§ Work order: Set out exactly, line by line, the stretch of data below that begins at the line containing "Also like other" and ends at the line containing "In-cell charts called sparklines", with both ends kept.

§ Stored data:
★ ★ ★ ★ ★

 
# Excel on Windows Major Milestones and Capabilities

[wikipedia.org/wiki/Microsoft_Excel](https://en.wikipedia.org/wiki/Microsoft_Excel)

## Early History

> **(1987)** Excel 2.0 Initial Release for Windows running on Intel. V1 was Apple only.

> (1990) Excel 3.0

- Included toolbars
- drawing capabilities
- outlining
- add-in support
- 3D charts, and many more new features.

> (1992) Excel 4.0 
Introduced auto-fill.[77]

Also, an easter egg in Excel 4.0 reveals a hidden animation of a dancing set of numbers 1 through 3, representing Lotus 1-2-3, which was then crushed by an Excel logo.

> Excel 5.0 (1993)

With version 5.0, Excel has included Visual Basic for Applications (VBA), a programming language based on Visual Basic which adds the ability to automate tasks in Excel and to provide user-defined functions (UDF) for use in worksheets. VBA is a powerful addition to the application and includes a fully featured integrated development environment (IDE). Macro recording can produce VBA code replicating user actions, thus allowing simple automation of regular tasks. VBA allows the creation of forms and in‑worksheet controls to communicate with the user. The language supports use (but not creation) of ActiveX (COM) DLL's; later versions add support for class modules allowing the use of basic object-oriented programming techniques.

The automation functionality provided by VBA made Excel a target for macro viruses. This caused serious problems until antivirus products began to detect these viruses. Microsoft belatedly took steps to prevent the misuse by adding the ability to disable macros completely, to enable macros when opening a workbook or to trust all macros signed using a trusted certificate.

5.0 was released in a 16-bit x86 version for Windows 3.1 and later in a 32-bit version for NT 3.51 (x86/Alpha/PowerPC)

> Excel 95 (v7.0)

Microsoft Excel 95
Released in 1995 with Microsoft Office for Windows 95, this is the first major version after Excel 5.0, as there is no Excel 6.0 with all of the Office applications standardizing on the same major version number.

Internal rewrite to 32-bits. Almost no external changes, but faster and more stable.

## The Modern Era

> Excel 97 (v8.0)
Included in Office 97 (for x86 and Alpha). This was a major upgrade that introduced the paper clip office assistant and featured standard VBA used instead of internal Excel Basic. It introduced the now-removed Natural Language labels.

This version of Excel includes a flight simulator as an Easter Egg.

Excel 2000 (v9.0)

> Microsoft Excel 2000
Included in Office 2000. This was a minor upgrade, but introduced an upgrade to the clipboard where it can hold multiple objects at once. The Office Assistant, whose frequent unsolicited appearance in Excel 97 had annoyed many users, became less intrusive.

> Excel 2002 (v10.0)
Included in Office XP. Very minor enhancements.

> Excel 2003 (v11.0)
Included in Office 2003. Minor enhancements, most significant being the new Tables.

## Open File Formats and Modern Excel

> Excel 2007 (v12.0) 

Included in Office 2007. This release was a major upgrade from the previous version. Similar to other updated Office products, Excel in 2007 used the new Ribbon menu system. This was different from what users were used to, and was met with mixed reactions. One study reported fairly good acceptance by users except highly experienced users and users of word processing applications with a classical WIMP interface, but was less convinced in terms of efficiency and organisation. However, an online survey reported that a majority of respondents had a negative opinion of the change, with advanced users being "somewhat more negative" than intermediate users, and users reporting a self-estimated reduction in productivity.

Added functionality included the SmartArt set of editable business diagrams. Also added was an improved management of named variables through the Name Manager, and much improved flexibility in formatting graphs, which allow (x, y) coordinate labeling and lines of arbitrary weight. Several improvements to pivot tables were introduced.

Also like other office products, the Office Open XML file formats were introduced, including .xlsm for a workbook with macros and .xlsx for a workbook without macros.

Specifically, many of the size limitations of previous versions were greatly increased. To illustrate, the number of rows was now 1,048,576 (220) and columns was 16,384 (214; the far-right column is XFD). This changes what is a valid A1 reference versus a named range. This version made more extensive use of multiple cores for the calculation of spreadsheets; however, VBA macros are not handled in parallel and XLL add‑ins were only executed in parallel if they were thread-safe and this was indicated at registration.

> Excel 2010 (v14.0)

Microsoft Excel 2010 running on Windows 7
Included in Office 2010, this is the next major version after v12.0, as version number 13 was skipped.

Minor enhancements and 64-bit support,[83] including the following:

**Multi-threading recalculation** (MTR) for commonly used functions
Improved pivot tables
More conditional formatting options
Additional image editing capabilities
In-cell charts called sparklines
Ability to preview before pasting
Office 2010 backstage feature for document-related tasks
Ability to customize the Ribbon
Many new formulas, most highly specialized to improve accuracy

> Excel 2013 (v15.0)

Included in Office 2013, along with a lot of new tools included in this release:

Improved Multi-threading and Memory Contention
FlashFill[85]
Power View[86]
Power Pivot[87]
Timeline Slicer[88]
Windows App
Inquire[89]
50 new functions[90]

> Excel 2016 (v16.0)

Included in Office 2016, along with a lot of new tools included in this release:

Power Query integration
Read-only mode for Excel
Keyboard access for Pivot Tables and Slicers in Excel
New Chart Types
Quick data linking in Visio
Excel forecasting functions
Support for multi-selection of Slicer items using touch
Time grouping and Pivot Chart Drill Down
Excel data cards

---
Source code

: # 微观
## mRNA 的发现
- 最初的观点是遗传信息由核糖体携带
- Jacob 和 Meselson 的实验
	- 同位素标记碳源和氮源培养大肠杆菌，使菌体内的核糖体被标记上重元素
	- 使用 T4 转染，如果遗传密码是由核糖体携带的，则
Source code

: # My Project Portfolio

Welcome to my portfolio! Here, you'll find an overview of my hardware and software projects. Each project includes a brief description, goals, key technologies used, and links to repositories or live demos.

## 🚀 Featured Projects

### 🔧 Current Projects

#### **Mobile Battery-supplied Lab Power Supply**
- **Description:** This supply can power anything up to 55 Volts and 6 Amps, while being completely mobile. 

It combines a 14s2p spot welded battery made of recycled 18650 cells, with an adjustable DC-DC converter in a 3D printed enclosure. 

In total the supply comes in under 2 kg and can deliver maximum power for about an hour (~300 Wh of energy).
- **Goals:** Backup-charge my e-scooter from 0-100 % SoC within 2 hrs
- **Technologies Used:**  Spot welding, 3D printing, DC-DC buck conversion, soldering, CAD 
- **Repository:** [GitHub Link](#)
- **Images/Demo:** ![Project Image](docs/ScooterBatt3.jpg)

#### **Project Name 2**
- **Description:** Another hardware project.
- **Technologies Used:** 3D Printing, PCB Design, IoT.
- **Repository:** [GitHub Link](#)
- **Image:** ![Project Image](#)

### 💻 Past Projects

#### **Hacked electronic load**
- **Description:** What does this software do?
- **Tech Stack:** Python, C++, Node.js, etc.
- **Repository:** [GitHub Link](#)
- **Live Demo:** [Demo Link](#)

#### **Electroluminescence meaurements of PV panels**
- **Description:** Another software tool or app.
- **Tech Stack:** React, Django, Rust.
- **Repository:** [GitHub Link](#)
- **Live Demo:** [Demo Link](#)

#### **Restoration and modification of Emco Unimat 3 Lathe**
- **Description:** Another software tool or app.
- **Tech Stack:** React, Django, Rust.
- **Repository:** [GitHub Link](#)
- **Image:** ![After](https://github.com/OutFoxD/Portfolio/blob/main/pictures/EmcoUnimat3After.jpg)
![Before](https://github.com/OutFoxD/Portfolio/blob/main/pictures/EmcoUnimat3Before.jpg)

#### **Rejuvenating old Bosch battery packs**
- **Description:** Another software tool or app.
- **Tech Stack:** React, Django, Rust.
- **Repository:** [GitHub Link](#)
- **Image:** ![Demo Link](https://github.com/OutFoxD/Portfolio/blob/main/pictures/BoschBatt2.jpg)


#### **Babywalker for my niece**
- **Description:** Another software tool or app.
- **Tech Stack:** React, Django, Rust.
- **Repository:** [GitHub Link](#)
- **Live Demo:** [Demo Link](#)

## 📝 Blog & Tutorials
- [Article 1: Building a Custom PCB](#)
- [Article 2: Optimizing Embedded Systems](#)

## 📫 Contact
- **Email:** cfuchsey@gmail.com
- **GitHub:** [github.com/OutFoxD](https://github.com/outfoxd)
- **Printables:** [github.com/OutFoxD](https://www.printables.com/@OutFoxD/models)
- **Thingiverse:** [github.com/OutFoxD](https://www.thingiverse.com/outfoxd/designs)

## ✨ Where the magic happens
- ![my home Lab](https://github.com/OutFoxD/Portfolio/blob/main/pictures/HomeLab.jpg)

★ ★ ★ ★ ★

§ Answer area:
Also like other office products, the Office Open XML file formats were introduced, including .xlsm for a workbook with macros and .xlsx for a workbook without macros.

Specifically, many of the size limitations of previous versions were greatly increased. To illustrate, the number of rows was now 1,048,576 (220) and columns was 16,384 (214; the far-right column is XFD). This changes what is a valid A1 reference versus a named range. This version made more extensive use of multiple cores for the calculation of spreadsheets; however, VBA macros are not handled in parallel and XLL add‑ins were only executed in parallel if they were thread-safe and this was indicated at registration.

> Excel 2010 (v14.0)

Microsoft Excel 2010 running on Windows 7
Included in Office 2010, this is the next major version after v12.0, as version number 13 was skipped.

Minor enhancements and 64-bit support,[83] including the following:

**Multi-threading recalculation** (MTR) for commonly used functions
Improved pivot tables
More conditional formatting options
Additional image editing capabilities
In-cell charts called sparklines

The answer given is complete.